AIM OF THE EXERCISE: Retype exactly the lines from the one holding "cx_px: 1253" through the final line of the data, both included.
[SOURCE MATERIAL]
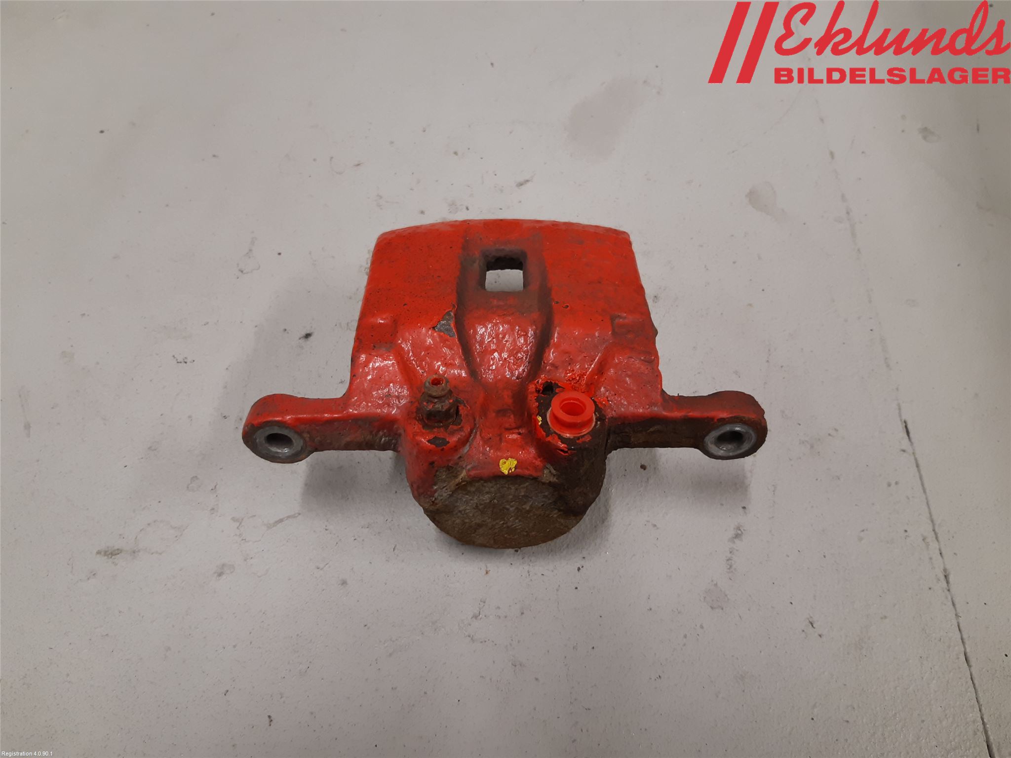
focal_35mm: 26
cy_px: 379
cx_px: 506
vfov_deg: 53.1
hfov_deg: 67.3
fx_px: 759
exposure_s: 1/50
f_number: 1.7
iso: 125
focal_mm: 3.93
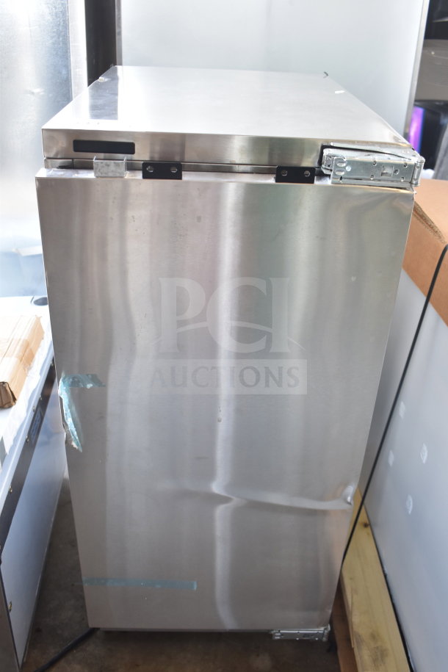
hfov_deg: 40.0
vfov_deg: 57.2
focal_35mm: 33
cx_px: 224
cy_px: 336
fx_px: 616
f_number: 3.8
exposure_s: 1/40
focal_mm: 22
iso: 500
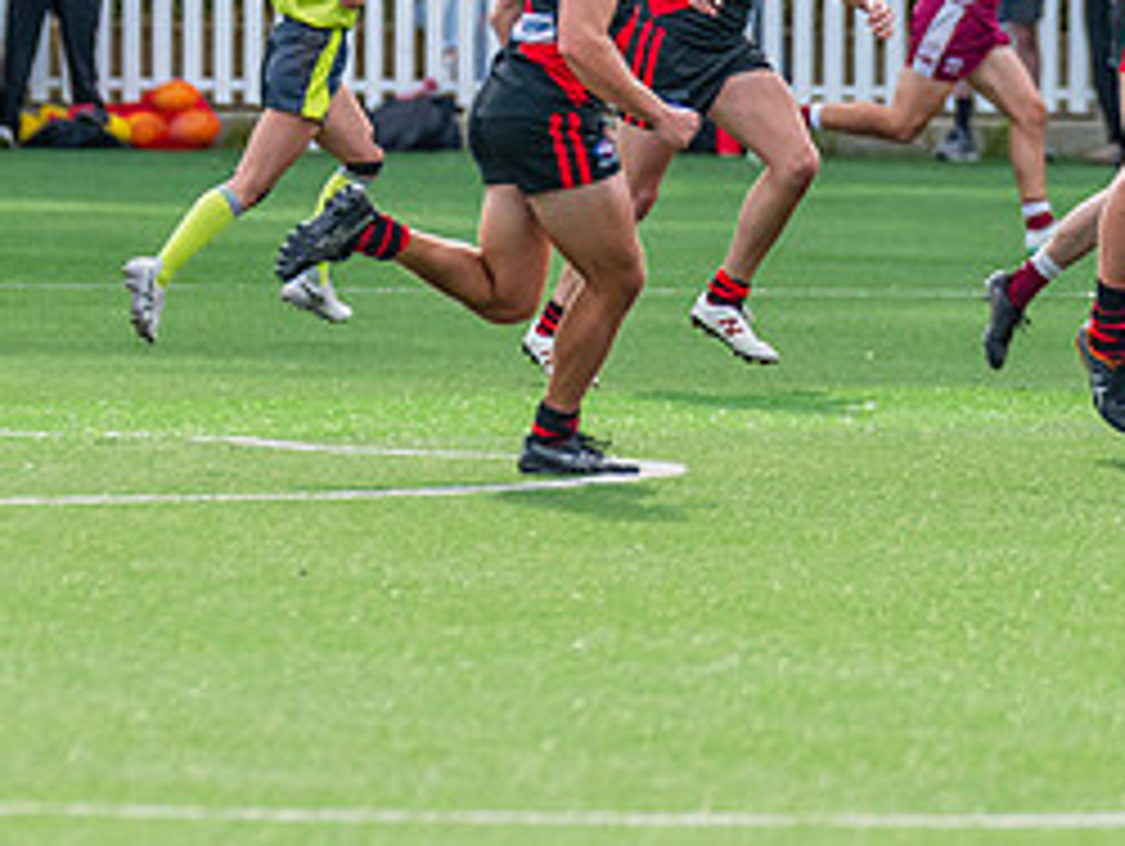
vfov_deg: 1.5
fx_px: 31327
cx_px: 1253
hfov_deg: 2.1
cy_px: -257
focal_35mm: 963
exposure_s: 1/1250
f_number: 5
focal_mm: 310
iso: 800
[/SOURCE MATERIAL]
RESPONSE:
cx_px: 1253
hfov_deg: 2.1
cy_px: -257
focal_35mm: 963
exposure_s: 1/1250
f_number: 5
focal_mm: 310
iso: 800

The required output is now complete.